Никакими мифологическими технологиями этот факт изменить невозможно. Его не перекрыть предшествующими победами «Чингисхана с пушками» (А.И. Герцен) над средневековыми армиями персов и турок, а также над плохо обученными в большинстве своем войсками мятежных поляков и венгров. Помните, как Штирлиц, выходя от группенфюрера, спрашивал таблетку от головной боли? Запоминается не только последняя фраза, но и последнее деяние героя мифа. Нарва не только может, она просто обязана быть в начале славных дел. Но увенчиваться они должны Ништадтским договором, а не Парижским трактатом. Георгий Победоносец мифа власти из Николая не получается. Николаевский самодержавный миф терпит сокрушительное поражение в эрогенной зоне всех правых — символическом военном столкновении с драконом либерального Запада.

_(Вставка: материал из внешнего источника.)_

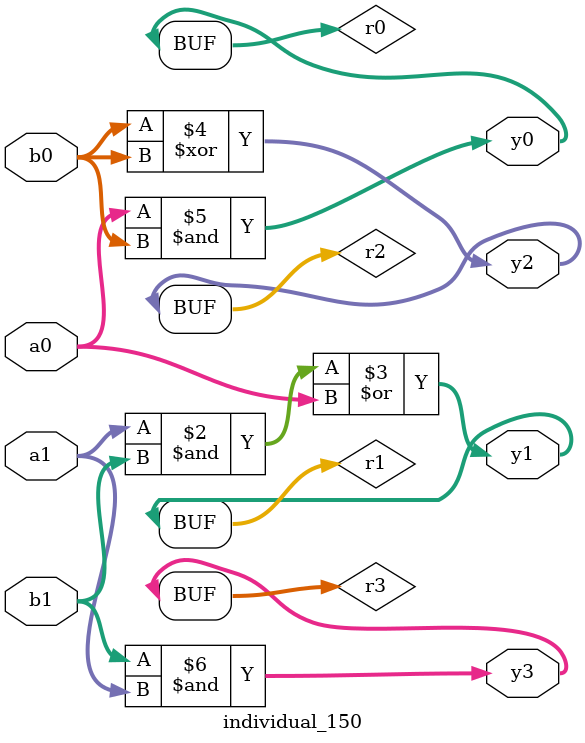
<source format=sv>
module individual_150(input logic [15:0] a1, input logic [15:0] a0, input logic [15:0] b1, input logic [15:0] b0, output logic [15:0] y3, output logic [15:0] y2, output logic [15:0] y1, output logic [15:0] y0);
logic [15:0] r0, r1, r2, r3; 
 always@(*) begin 
	 r0 = a0; r1 = a1; r2 = b0; r3 = b1; 
 	 r1  &=  r3 ;
 	 r1  |=  r0 ;
 	 r2  ^=  b0 ;
 	 r0  &=  b0 ;
 	 r3  &=  a1 ;
 	 y3 = r3; y2 = r2; y1 = r1; y0 = r0; 
end
endmodule
</source>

Кроме того, николаевскому мифу нечего противопоставить самопожертвованию декабристов. Даже если император не пал жертвой гриппа, а, согласно слухам, отравился, не выдержав позора покоренья Крыма западными державами («Евпатории в легких» по едкому замечанию А.И. Герцена), протянуть ассоциации от его смертного одра к Распятию все равно невозможно. В данном случае скорее возникают сближения с пресловутой осиной, на которой повесился получатель тридцати шекелей. Раскаяние не есть искупление.
Можно предположить, что контр-миф власти в его православно-монархическом изводе не сможет вытеснить декабристский миф русской интеллигенции. Удивительная живучесть герценовского мифа героев-мучеников объясняется не «происками» внешних и внутренних врагов, а вечным «Днем сурка» в политической ситуации имперской, советской и современной России. Мятежные образцы будут востребованы до тех пор, пока российское общество не сможет влиять на власть законными средствами, например, путем выборов.
Этот вывод справедлив с точки зрения плюрализма мнений, свойственного, пусть и со значительными ограничениями, современной Российской Федерации. Стремительно растущая доступность информационных интернет-ресурсов с каждым днем уменьшает монополию государства на формирование картины мира граждан. Технологи власти понимают, что в сложившихся условиях для убеждения публики им необходимо переспорить оппонентов. Таким образом, даже против воли пропагандистов Кремля, в обществе постепенно утверждаются демократические стандарты пусть пока и виртуального политического диалога. В перспективе свободы, которая лучше, чем несвобода, декабристский миф плещется в общественном сознании как рыба в воде.